------ Data shown
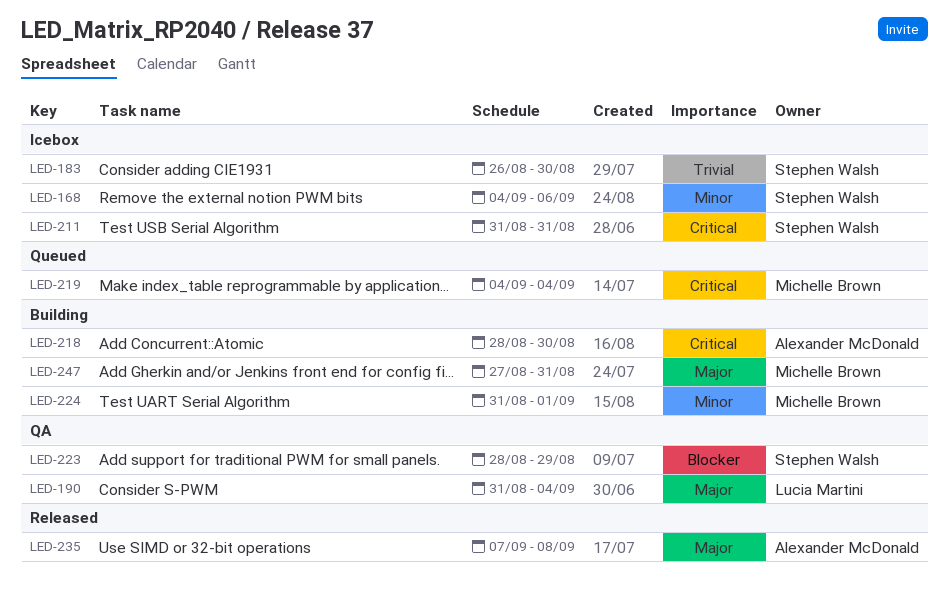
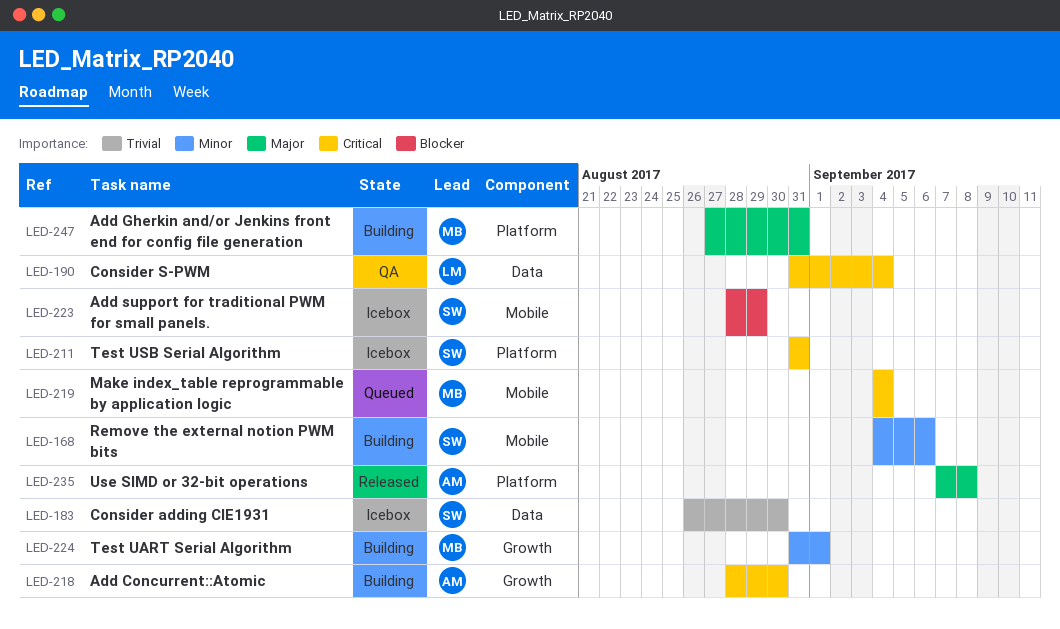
LED-168, status: Icebox -> Building
LED-190, priority: Major -> Critical
LED-223, status: QA -> Icebox

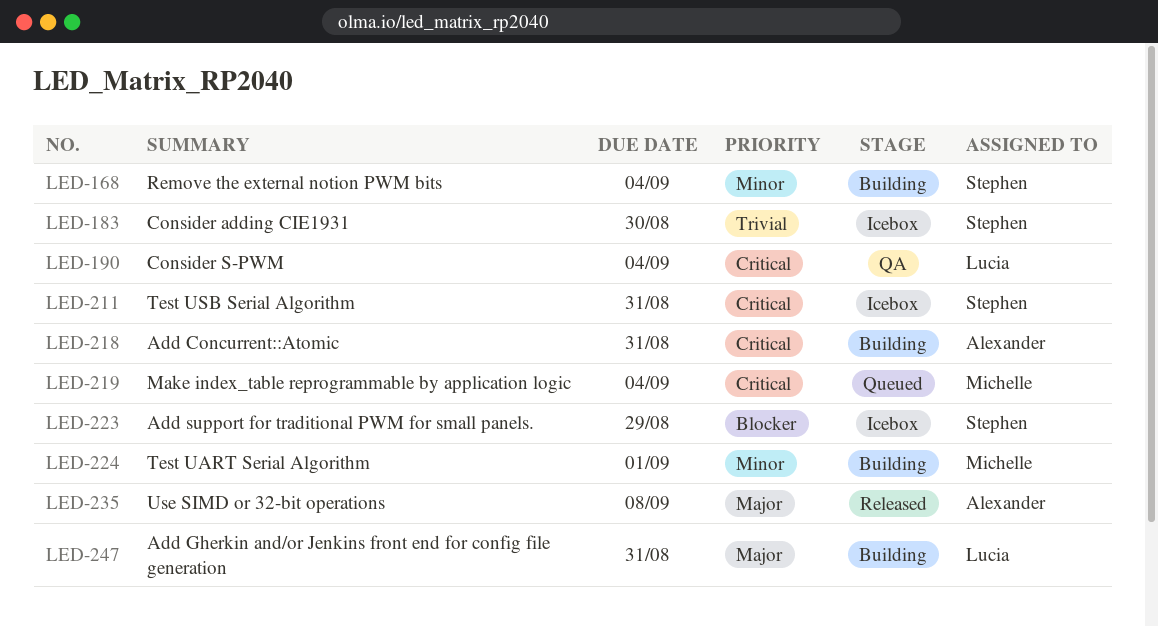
LED-168, due: Sep 6 -> Sep 4
LED-218, due: Aug 30 -> Aug 31
LED-247, owner: Michelle -> Lucia

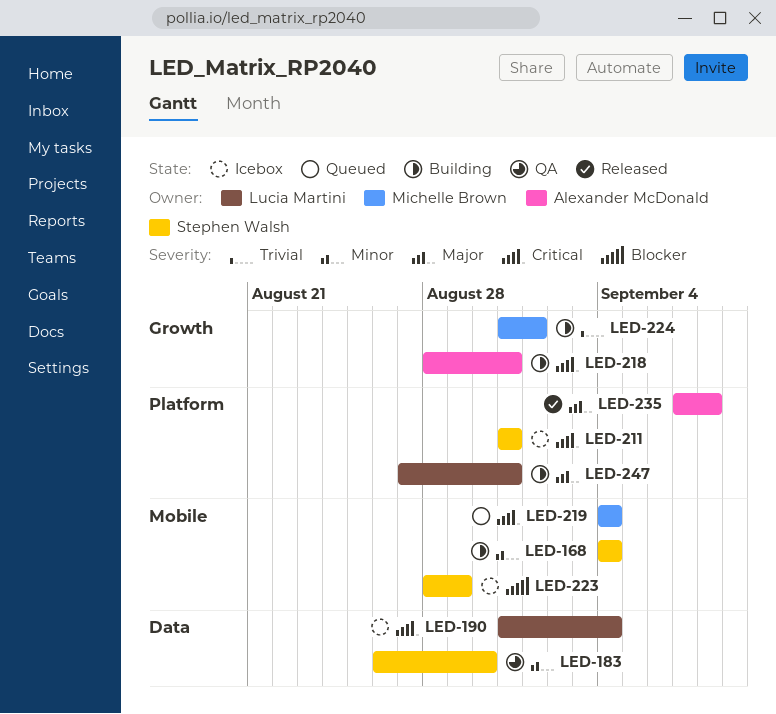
LED-183, status: Icebox -> QA
LED-183, priority: Trivial -> Minor
LED-190, status: QA -> Icebox
LED-224, priority: Minor -> Trivial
------------
> _Exercise goal_
Your answer must be the line with "LED-183, status: Icebox -> QA" and all lines after it through the final line of the entries, copied exactly and with nothing added.

> _Response_
LED-183, status: Icebox -> QA
LED-183, priority: Trivial -> Minor
LED-190, status: QA -> Icebox
LED-224, priority: Minor -> Trivial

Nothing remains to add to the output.